Paramagnetic Resonance of TrivalentFe57in Zinc Oxide

Abstract

Tetrahedrally-coordinated trivalent iron has been found to be a common impurity in flux-grown crystals of zinc oxide. The room temperature paramagnetic resonance spectrum of isolated ions may be described by a conventional axial spin Hamiltonian with parameters: $g=2.0060\mathrm{}\pm 0.0005$, $D=-(594\mathrm{}\pm 1)\times {10}^{-4\mathrm{}}$ ${\mathrm{cm}}^{-1\mathrm{}}$, $F=(4\mathrm{}\pm 5)\times {10}^{-4\mathrm{}}$ ${\mathrm{cm}}^{-1\mathrm{}}$, $a=(39\mathrm{}\pm 5)\times {10}^{-4\mathrm{}}$ ${\mathrm{cm}}^{-1\mathrm{}}$. Lines due to iron ions with nearby charge compensation (${\mathrm{Li}}^{+}$ ions) have also been observed.

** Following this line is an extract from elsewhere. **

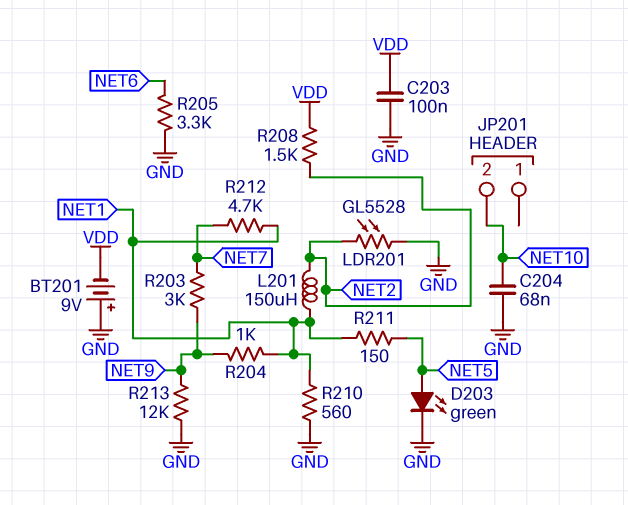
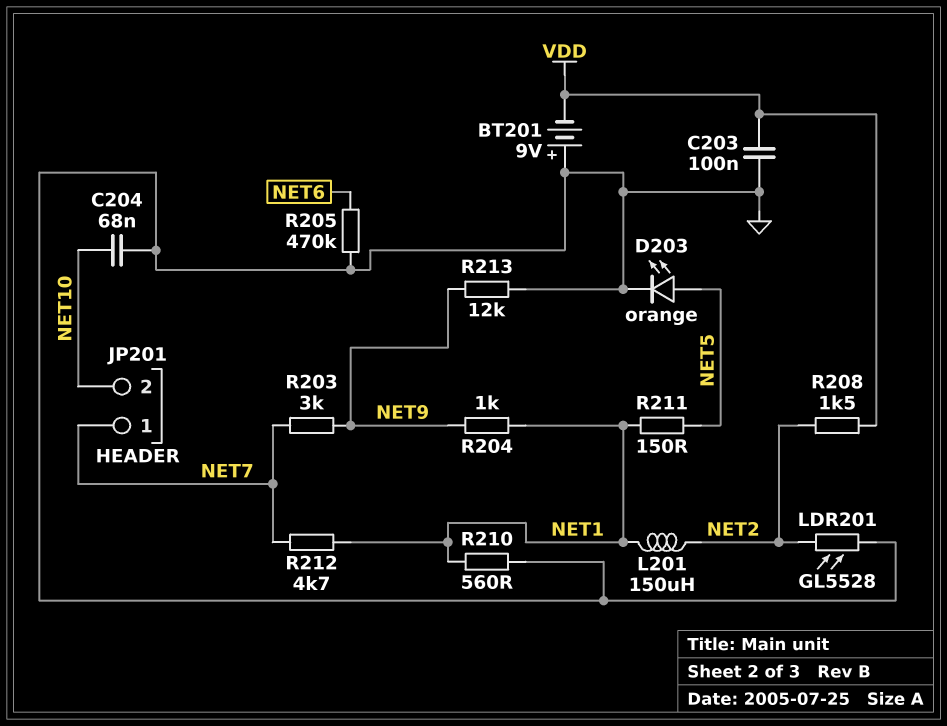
D203: LED green (A NET5, K GND) -> LED orange (A NET5, K GND)
JP201 pin 1: none -> NET7
R205: 3.3k (GND, NET6) -> 470k (GND, NET6)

The magnitude of the cubic field parameter ($a$) is discussed. The hyperfine coupling constant of ${\mathrm{Fe}}^{57}$ in an enriched sample is $\mathrm{}\left|A\right|=(9.02\mathrm{}\pm 0.2)\times {10}^{-4\mathrm{}}$ ${\mathrm{cm}}^{-1\mathrm{}}$ which is of interest in connection with Robert's nuclear resonance measurements of sublattice magnetizations in yttrium-iron garnet. It appears likely that both sublattices are aligned within 1% at very low temperatures.